Chapelle de l'Oratoire plongée dans le noir

  • Une photo d'un oeuvre d'Anne et Patrick Poirier.
    L'oeuvre "L'incendie de la bibliothèque" est présentée dans la chapelle de l'Oratoire du Musée d'arts, dans une scénographie surprenante et immersive. © Adrien Mole

Cette métaphore de la fragilité de nos vies individuelles et des civilisations parcourt toute l’œuvre des époux Poirier, artistes aux quelque soixante ans de carrière. Leurs créations figurent souvent des ensembles déroutants de villes disparues subitement ou pétrifiées par le temps qui passe, symbole de la fragilité de la présence humaine sur Terre. 

Une présence éphémère que l’on retrouve un peu plus loin, dans une chapelle de l’Oratoire plongée dans le noir pour l’occasion et habillée d’une atmosphère sonore angoissante. Trois œuvres se font face, parmi lesquels l’historique L’incendie de la grande bibliothèque (1976). Présentée pour la première fois en France depuis son exposition au centre Georges-Pompidou en 1978, la sculpture est une maquette monumentale de charbon figurant la bibliothèque calcinée (et le savoir envolé) d’Alexandrie. 
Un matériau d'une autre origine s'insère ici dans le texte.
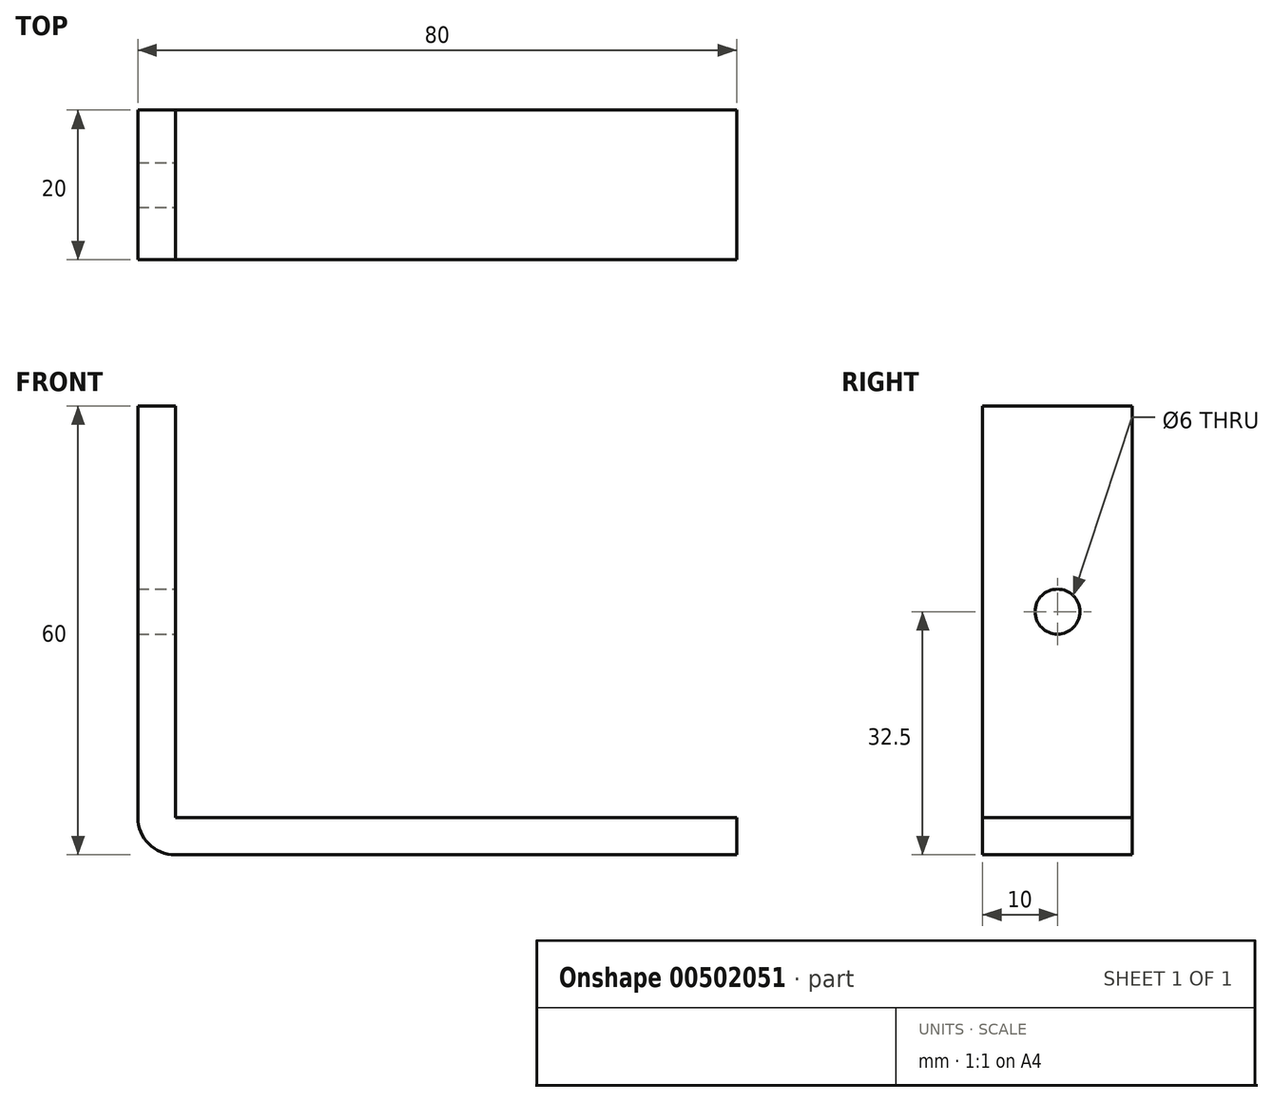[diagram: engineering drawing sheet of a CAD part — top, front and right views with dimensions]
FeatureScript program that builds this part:
annotation { "Feature Type Name" : "Feature", "Feature Type Description" : "" }
export const myFeature = defineFeature(function(context is Context, id is Id, definition is map)
    precondition{}
    {
        {
            var Q0;
            Q0=qCreatedBy(makeId("Top.planeOp"),FACE);
            var sketch = newSketch(context, id + "F0", { "sketchPlane" : qUnion([Q0])});
            skLineSegment(sketch, "E0.bottom", {"start": v(0, 0) * mm, "end": v(5, 0) * mm});
            skLineSegment(sketch, "E0.top", {"start": v(0, -20) * mm, "end": v(5, -20) * mm});
            skLineSegment(sketch, "E0.left", {"start": v(0, 0) * mm, "end": v(0, -20) * mm});
            skLineSegment(sketch, "E0.right", {"start": v(5, 0) * mm, "end": v(5, -20) * mm});
            skSolve(sketch);
        }
        {
            var Q0;
            Q0=qCreatedBy(makeId("Front.planeOp"),FACE);
            var sketch = newSketch(context, id + "F1", { "sketchPlane" : qUnion([Q0])});
            skLineSegment(sketch, "E1", {"start": v(0, 0) * mm, "end": v(0, -55) * mm});
            skLineSegment(sketch, "E2", {"start": v(5, -60) * mm, "end": v(80, -60) * mm});
            skPoint(sketch, "E3.visualSharp", {"position": v(0, -60) * mm});
            skArc(sketch, "E3.filletArc", {"start": v(0, -55) * mm, "mid": v(1.46, -58.54) * mm, "end": v(5, -60) * mm});
            skSolve(sketch);
        }
        {
            var Q0;
            Q0=makeQuery(id+"F0.imprint","IMPRINT",FACE,{"disambiguationData":[TD([[makeQuery(id+"F0.imprint","IMPRINT",EDGE,{"derivedFrom":sQuery(id+"F0.wireOp",EDGE,"E0.bottom")}),-1.0]])]});
            var Q1;
            Q1=sQuery(id+"F1.wireOp",EDGE,"E1");
            var Q2;
            Q2=sQuery(id+"F1.wireOp",EDGE,"E3.filletArc");
            var Q3;
            Q3=sQuery(id+"F1.wireOp",EDGE,"E2");
            sweep(context, id + "F2", {"profiles" : qUnion([Q0]), "path" : qUnion([Q1, Q2, Q3])});
        }
        {
            var Q0;
            Q0=makeQuery(id+"F2.opSweep","SWEPT_FACE",FACE,{"disambiguationData":[OSD([sQuery(id+"F0.wireOp",EDGE,"E0.right"),sQuery(id+"F1.wireOp",EDGE,"E1")])]});
            var sketch = newSketch(context, id + "F3", { "sketchPlane" : qUnion([Q0])});
            skPoint(sketch, "E4", {"position": v(-10, -27.5) * mm});
            skPoint(sketch, "E4.positionSnap0", {"position": v(0, -27.5) * mm});
            skPoint(sketch, "E4.positionSnap1", {"position": v(-10, 0) * mm});
            skSolve(sketch);
        }
        {
            var Q0;
            Q0=sQuery(id+"F3.wireOp",VERTEX,"E4");
            var Q1;
            Q1=makeQuery(id+"F2.opSweep","SWEPT_BODY",BODY,{"disambiguationData":[OSD([sQuery(id+"F0.wireOp",EDGE,"E0.bottom"),sQuery(id+"F0.wireOp",EDGE,"E0.top"),sQuery(id+"F0.wireOp",EDGE,"E0.left"),sQuery(id+"F0.wireOp",EDGE,"E0.right"),sQuery(id+"F1.wireOp",EDGE,"E2")])]});
            hole(context, id + "F4", {"style" : HoleStyle.SIMPLE, "endStyle" : HoleEndStyle.THROUGH, "holeDiameter" : 6 * mm, "isTappedThrough" : true, "tappedDepth" : 12 * mm, "tapClearance" : 3, "locations" : qUnion([Q0]), "scope" : qUnion([Q1])});
        }
    });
Un peu plus loin, l’œuvre Danger Zone (2016) se présente sous la forme d’un globe abritant un paysage industriel et contemporain dévasté, signe d’une civilisation capitaliste qui a couru à sa propre perte. « L’œuvre d’Anne et Patrick Poirier est généreuse et protéiforme, souligne Marie Dupas, commissaire de l’exposition et responsable des collections d'art contemporain au musée. La parcourir, c’est faire un voyage physique et mental dans ce qui menace de disparaître ou d’être oublié ».
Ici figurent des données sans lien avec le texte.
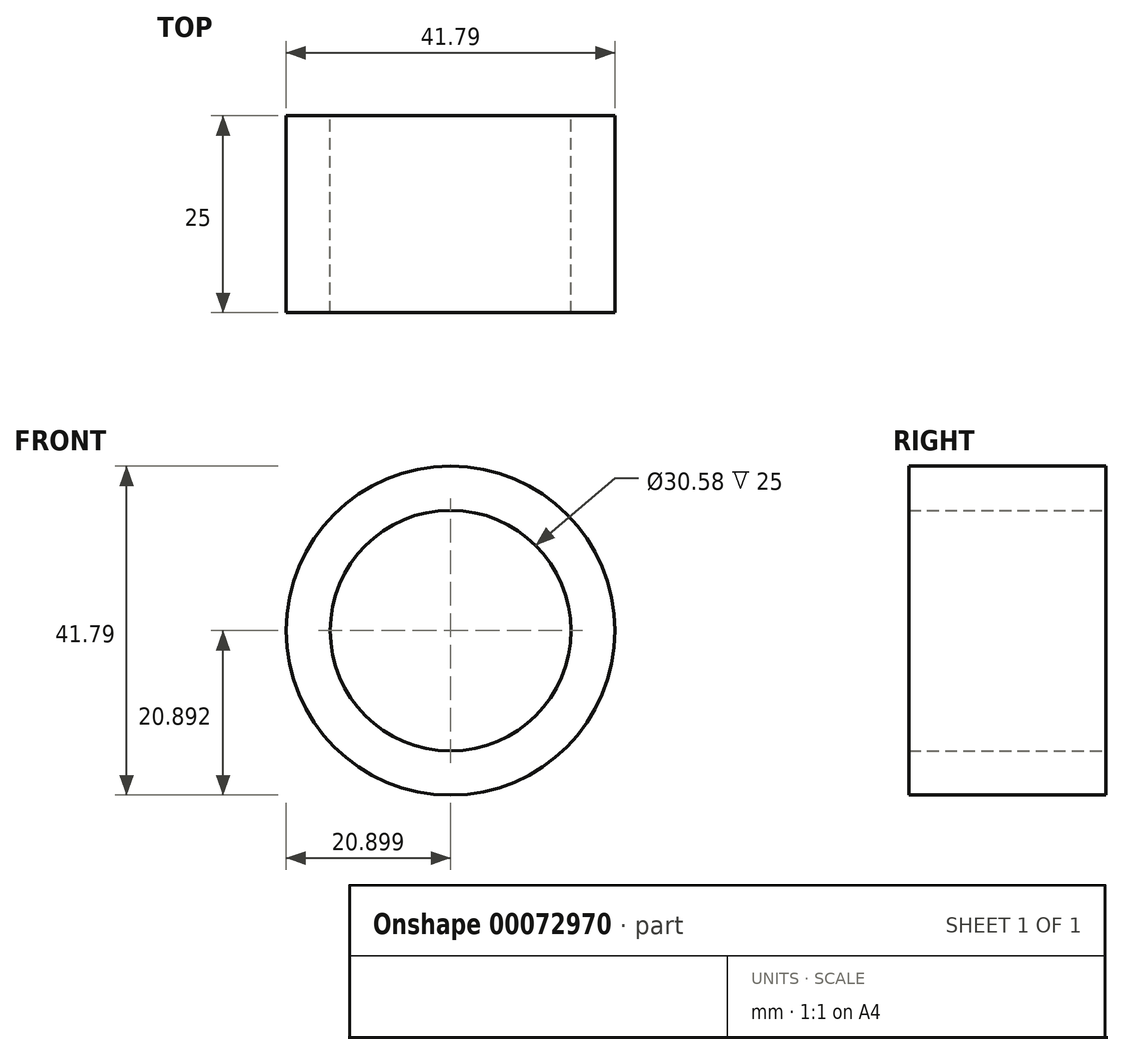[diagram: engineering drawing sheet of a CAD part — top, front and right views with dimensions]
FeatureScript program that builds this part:
annotation { "Feature Type Name" : "Feature", "Feature Type Description" : "" }
export const myFeature = defineFeature(function(context is Context, id is Id, definition is map)
    precondition{}
    {
        {
            var Q0;
            Q0=qCreatedBy(makeId("Front.planeOp"),FACE);
            var sketch = newSketch(context, id + "F0", { "sketchPlane" : qUnion([Q0])});
            skCircle(sketch, "E0", {"center": v(-49.38, -4.16) * mm, "radius": 15.29 * mm});
            skCircle(sketch, "E1", {"center": v(-49.38, -4.16) * mm, "radius": 20.9 * mm});
            skSolve(sketch);
        }
        {
            var Q0;
            Q0 = qSketchRegion(id + "F0", true);
            extrude(context, id + "F1", {"entities" : qUnion([Q0]), "depth" : 25 * mm});
        }
    });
Une longue histoire avec Nantes

  • Portrait des époux Poirier.
    Né à Nantes en 1942, Patrick Poirier a perdu son père dans les bombardements alliés de 1943. © C Clos

Anne et Patrick Poirier forment un duo étonnant d’artistes voyageurs qui explorent, révèlent et réinventent la fin d’une civilisation. Nés en 1941 (Anne) et 1942 (Patrick), ils se rencontrent aux Arts décoratifs de Paris. Après un séjour à la Villa Médicis de Rome en 1968, ils décident de travailler ensemble, formant ainsi, l’un des tout premiers et rares couples d’artistes. 

Les deux artistes ont un lien fort avec Nantes. En 1985, le Musée d’Arts expose plusieurs œuvres d’Anne et Patrick Poirier à l’occasion de Histoires de sculpture, puis, en 1989, dans la chapelle de l'Oratoire, avec la sculpture en charbon Domus Aurea, inspirée par l'ancien palais enseveli de Néron. En 2014, à l’occasion du Voyage à Nantes, les artistes imaginent Curiositas, une exposition hors-les-murs répartie sur plusieurs lieux, faisant dialoguer les collections des musées nantais et leurs propres œuvres. 

Depuis lors, plusieurs de leurs pièces, telles que Construction n°5 (1982), Mnemosyne (1991-1992) et Anima Mundi (2014), sont entrées dans les collections d’art contemporain du musée.